Could you pull out, word for word, the text between the lines holding "### alertas" and "at the root.", inclusive of both, leaving the pictures out of your answer?

━━━ The input ━━━

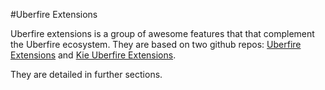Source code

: #Uberfire Extensions

Uberfire extensions is a group of awesome features that that complement the Uberfire ecosystem.
They are based on two github repos: [Uberfire Extensions](https://github.com/uberfire/uberfire-extensions/) and [Kie Uberfire Extensions](https://github.com/droolsjbpm/kie-uberfire-extensions).

They are detailed in further sections.
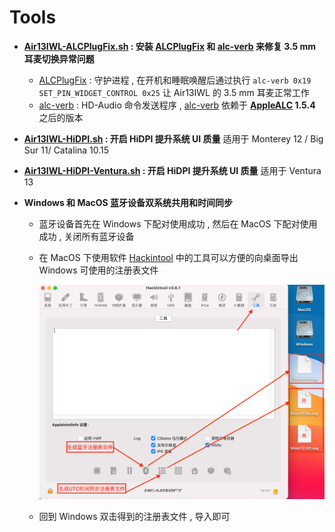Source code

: # Tools

- **[Air13IWL-ALCPlugFix.sh](Air13IWL-ALCPlugFix.sh) : 安装 [ALCPlugFix](ALCPlugFix) 和 [alc-verb](alc-verb) 来修复 3.5 mm 耳麦切换异常问题**
  
  - [ALCPlugFix](ALCPlugFix) : 守护进程 , 在开机和睡眠唤醒后通过执行 `alc-verb 0x19 SET_PIN_WIDGET_CONTROL 0x25` 让 Air13IWL 的 3.5 mm 耳麦正常工作
  - [alc-verb](alc-verb) : HD-Audio 命令发送程序 ,  [alc-verb](alc-verb) 依赖于 **[AppleALC](https://github.com/acidanthera/AppleALC) 1.5.4** 之后的版本 
  
- **[Air13IWL-HiDPI.sh](Air13IWL-HiDPI.sh) : 开启 HiDPI 提升系统 UI 质量** 适用于 Monterey 12 / Big Sur 11/ Catalina 10.15   
- **[Air13IWL-HiDPI-Ventura.sh](Air13IWL-HiDPI-Ventura.sh) : 开启 HiDPI 提升系统 UI 质量** 适用于 Ventura 13

  
- **Windows 和 MacOS 蓝牙设备双系统共用和时间同步**

  - 蓝牙设备首先在 Windows 下配对使用成功 , 然后在 MacOS 下配对使用成功 , 关闭所有蓝牙设备
  - 在 MacOS 下使用软件 [Hackintool](Hackintool.zip) 中的工具可以方便的向桌面导出 Windows 可使用的注册表文件

    ![Picture](Pictures/BlueTime.png)

  - 回到 Windows 双击得到的注册表文件 , 导入即可

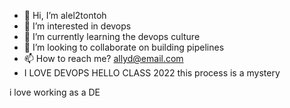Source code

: - 👋 Hi, I’m alel2tontoh
- 👀 I’m interested in devops
- 🌱 I’m currently learning the devops culture
- 💞️ I’m looking to collaborate on building pipelines
- 📫 How to reach me? allyd@email.com
- I LOVE DEVOPS
HELLO CLASS 2022
this process is a mystery

i love working as a DE

<!---
alel2tontoh/alel2tontoh is a ✨ special ✨ repository because its `README.md` (this file) appears on your GitHub profile.
You can click the Preview link to take a look at your changes.
--->
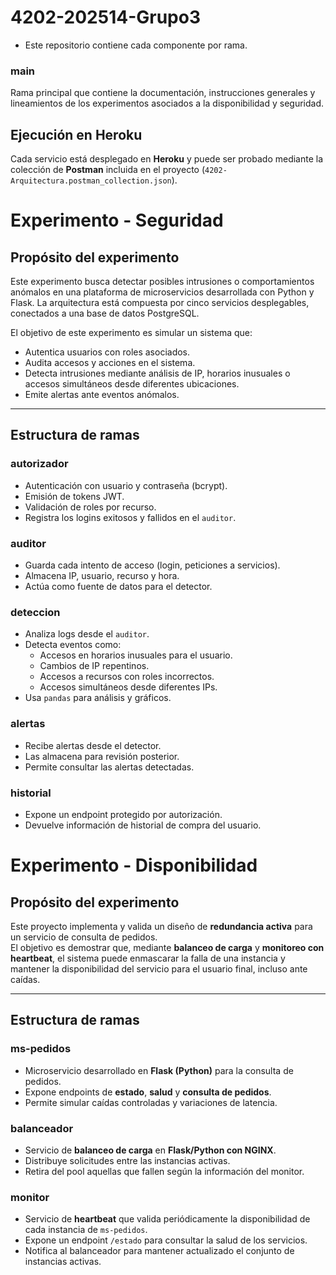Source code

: # 4202-202514-Grupo3

* Este repositorio contiene cada componente por rama.

### main
Rama principal que contiene la documentación, instrucciones generales y lineamientos de los experimentos asociados a la disponibilidad y seguridad.

## Ejecución en Heroku

Cada servicio está desplegado en **Heroku** y puede ser probado mediante la colección de **Postman** incluida en el proyecto (`4202-Arquitectura.postman_collection.json`).

# Experimento - Seguridad
## Propósito del experimento
Este experimento busca detectar posibles intrusiones o comportamientos anómalos en una plataforma de microservicios desarrollada con Python y Flask. La arquitectura está compuesta por cinco servicios desplegables, conectados a una base de datos PostgreSQL.

El objetivo de este experimento es simular un sistema que:

- Autentica usuarios con roles asociados.
- Audita accesos y acciones en el sistema.
- Detecta intrusiones mediante análisis de IP, horarios inusuales o accesos simultáneos desde diferentes ubicaciones.
- Emite alertas ante eventos anómalos.
---

## Estructura de ramas

### autorizador
- Autenticación con usuario y contraseña (bcrypt).
- Emisión de tokens JWT.
- Validación de roles por recurso.
- Registra los logins exitosos y fallidos en el `auditor`.

### auditor
- Guarda cada intento de acceso (login, peticiones a servicios).
- Almacena IP, usuario, recurso y hora.
- Actúa como fuente de datos para el detector.

### deteccion
- Analiza logs desde el `auditor`.
- Detecta eventos como:
  - Accesos en horarios inusuales para el usuario.
  - Cambios de IP repentinos.
  - Accesos a recursos con roles incorrectos.
  - Accesos simultáneos desde diferentes IPs.
- Usa `pandas` para análisis y gráficos.

### alertas
- Recibe alertas desde el detector.
- Las almacena para revisión posterior.
- Permite consultar las alertas detectadas.

### historial
- Expone un endpoint protegido por autorización.
- Devuelve información de historial de compra del usuario.

# Experimento - Disponibilidad

## Propósito del experimento

Este proyecto implementa y valida un diseño de **redundancia activa** para un servicio de consulta de pedidos.  
El objetivo es demostrar que, mediante **balanceo de carga** y **monitoreo con heartbeat**, el sistema puede enmascarar la falla de una instancia y mantener la disponibilidad del servicio para el usuario final, incluso ante caídas.

---

## Estructura de ramas

### ms-pedidos
- Microservicio desarrollado en **Flask (Python)** para la consulta de pedidos.  
- Expone endpoints de **estado**, **salud** y **consulta de pedidos**.  
- Permite simular caídas controladas y variaciones de latencia.  

### balanceador
- Servicio de **balanceo de carga** en **Flask/Python con NGINX**.  
- Distribuye solicitudes entre las instancias activas.  
- Retira del pool aquellas que fallen según la información del monitor.  

### monitor
- Servicio de **heartbeat** que valida periódicamente la disponibilidad de cada instancia de `ms-pedidos`.  
- Expone un endpoint `/estado` para consultar la salud de los servicios.  
- Notifica al balanceador para mantener actualizado el conjunto de instancias activas.  
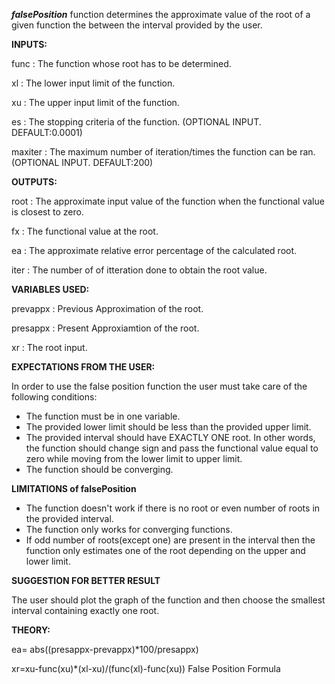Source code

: _**falsePosition**_ function determines the approximate value of the root of a given function the  between the interval provided by the user.

**INPUTS:**

func     : The function whose root has to be determined.

xl       : The lower input limit of the function.

xu       : The upper input limit of the function.

es       : The stopping criteria of the function. (OPTIONAL INPUT. DEFAULT:0.0001)

maxiter  : The maximum number of iteration/times the function can be ran. (OPTIONAL INPUT. DEFAULT:200)
           
**OUTPUTS:**

root     : The approximate input value of the function when the functional value is closest to zero.

fx       : The functional value at the root.

ea       : The approximate relative error percentage of the calculated root.

iter     : The number of of itteration done to obtain the root value.

**VARIABLES USED:**

prevappx : Previous Approximation of the root.

presappx : Present Approxiamtion of the root.

xr       : The root input.

**EXPECTATIONS FROM THE USER:**

In order to use the false position function the user must take care of the following conditions:
  * The function must be in one variable.
  * The provided lower limit should be less than the provided upper limit.
  * The provided interval should have EXACTLY ONE root. In other words, the function should change sign and pass the functional value equal to zero while moving from the lower limit to upper limit.
  * The function should be converging.

**LIMITATIONS of falsePosition**

* The function doesn't work if there is no root or even number of roots in the provided interval.
* The function only works for converging functions.
* If odd number of roots(except one) are present in the interval then the function only estimates one of the root depending on the upper and lower limit.

**SUGGESTION FOR BETTER RESULT**

The user should plot the graph of the function and then choose the smallest interval containing exactly one root.

**THEORY:**

ea= abs((presappx-prevappx)*100/presappx)

xr=xu-func(xu)*(xl-xu)/(func(xl)-func(xu)) False Position Formula

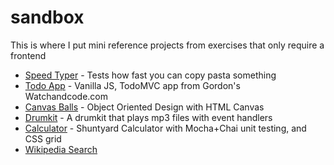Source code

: # sandbox

This is where I put mini reference projects from exercises that only require a frontend

- [Speed Typer](https://vincentntang.github.io/sandbox/speed-typer/index.html) - Tests how fast you can copy pasta something
- [Todo App](https://vincentntang.github.io/sandbox/todo/index.html) - Vanilla JS, TodoMVC app from Gordon's Watchandcode.com
- [Canvas Balls](https://vincentntang.github.io/sandbox/canvas-balls/) - Object Oriented Design with HTML Canvas
- [Drumkit](https://vincentntang.github.io/sandbox/drumkit/) - A drumkit that plays mp3 files with event handlers
- [Calculator](https://vincentntang.github.io/sandbox/calculator/) - Shuntyard Calculator with Mocha+Chai unit testing, and CSS grid
- [Wikipedia Search]()
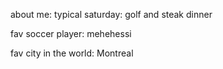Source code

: about me:
typical saturday:
golf and steak dinner

fav soccer player:
mehehessi

fav city in the world:
Montreal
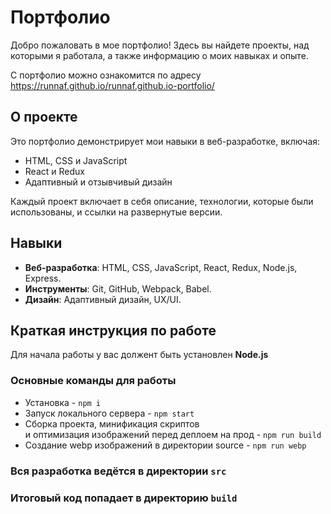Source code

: # Портфолио

Добро пожаловать в мое портфолио! Здесь вы найдете проекты, над которыми я работала, а также информацию о моих навыках и опыте.

С портфолио можно ознакомится по адресу https://runnaf.github.io/runnaf.github.io-portfolio/

## О проекте

Это портфолио демонстрирует мои навыки в веб-разработке, включая:

- HTML, CSS и JavaScript
- React и Redux
- Адаптивный и отзывчивый дизайн

Каждый проект включает в себя описание, технологии, которые были использованы, и ссылки на развернутые версии.

## Навыки

- **Веб-разработка**: HTML, CSS, JavaScript, React, Redux, Node.js, Express.
- **Инструменты**: Git, GitHub, Webpack, Babel.
- **Дизайн**: Адаптивный дизайн, UX/UI.

## Краткая инструкция по работе
Для начала работы у вас должент быть установлен **Node.js**

### Основные команды для работы
- Установка - `npm i`
- Запуск локального сервера - `npm start`
- Сборка проекта, минификация скриптов <br>
и оптимизация изображений перед деплоем на прод - `npm run build`
- Создание webp изображений в директории source - `npm run webp`

### Вся разработка ведётся в директории `src`
### Итоговый код попадает в директорию `build`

━━━

*Completed task*
### alertas
- Recibe alertas desde el detector.
- Las almacena para revisión posterior.
- Permite consultar las alertas detectadas.

### historial
- Expone un endpoint protegido por autorización.
- Devuelve información de historial de compra del usuario.

# Experimento - Disponibilidad

## Propósito del experimento

Este proyecto implementa y valida un diseño de **redundancia activa** para un servicio de consulta de pedidos.  
El objetivo es demostrar que, mediante **balanceo de carga** y **monitoreo con heartbeat**, el sistema puede enmascarar la falla de una instancia y mantener la disponibilidad del servicio para el usuario final, incluso ante caídas.

---

## Estructura de ramas

### ms-pedidos
- Microservicio desarrollado en **Flask (Python)** para la consulta de pedidos.  
- Expone endpoints de **estado**, **salud** y **consulta de pedidos**.  
- Permite simular caídas controladas y variaciones de latencia.  

### balanceador
- Servicio de **balanceo de carga** en **Flask/Python con NGINX**.  
- Distribuye solicitudes entre las instancias activas.  
- Retira del pool aquellas que fallen según la información del monitor.  

### monitor
- Servicio de **heartbeat** que valida periódicamente la disponibilidad de cada instancia de `ms-pedidos`.  
- Expone un endpoint `/estado` para consultar la salud de los servicios.  
- Notifica al balanceador para mantener actualizado el conjunto de instancias activas.  
Source code

: _**falsePosition**_ function determines the approximate value of the root of a given function the  between the interval provided by the user.

**INPUTS:**

func     : The function whose root has to be determined.

xl       : The lower input limit of the function.

xu       : The upper input limit of the function.

es       : The stopping criteria of the function. (OPTIONAL INPUT. DEFAULT:0.0001)

maxiter  : The maximum number of iteration/times the function can be ran. (OPTIONAL INPUT. DEFAULT:200)
           
**OUTPUTS:**

root     : The approximate input value of the function when the functional value is closest to zero.

fx       : The functional value at the root.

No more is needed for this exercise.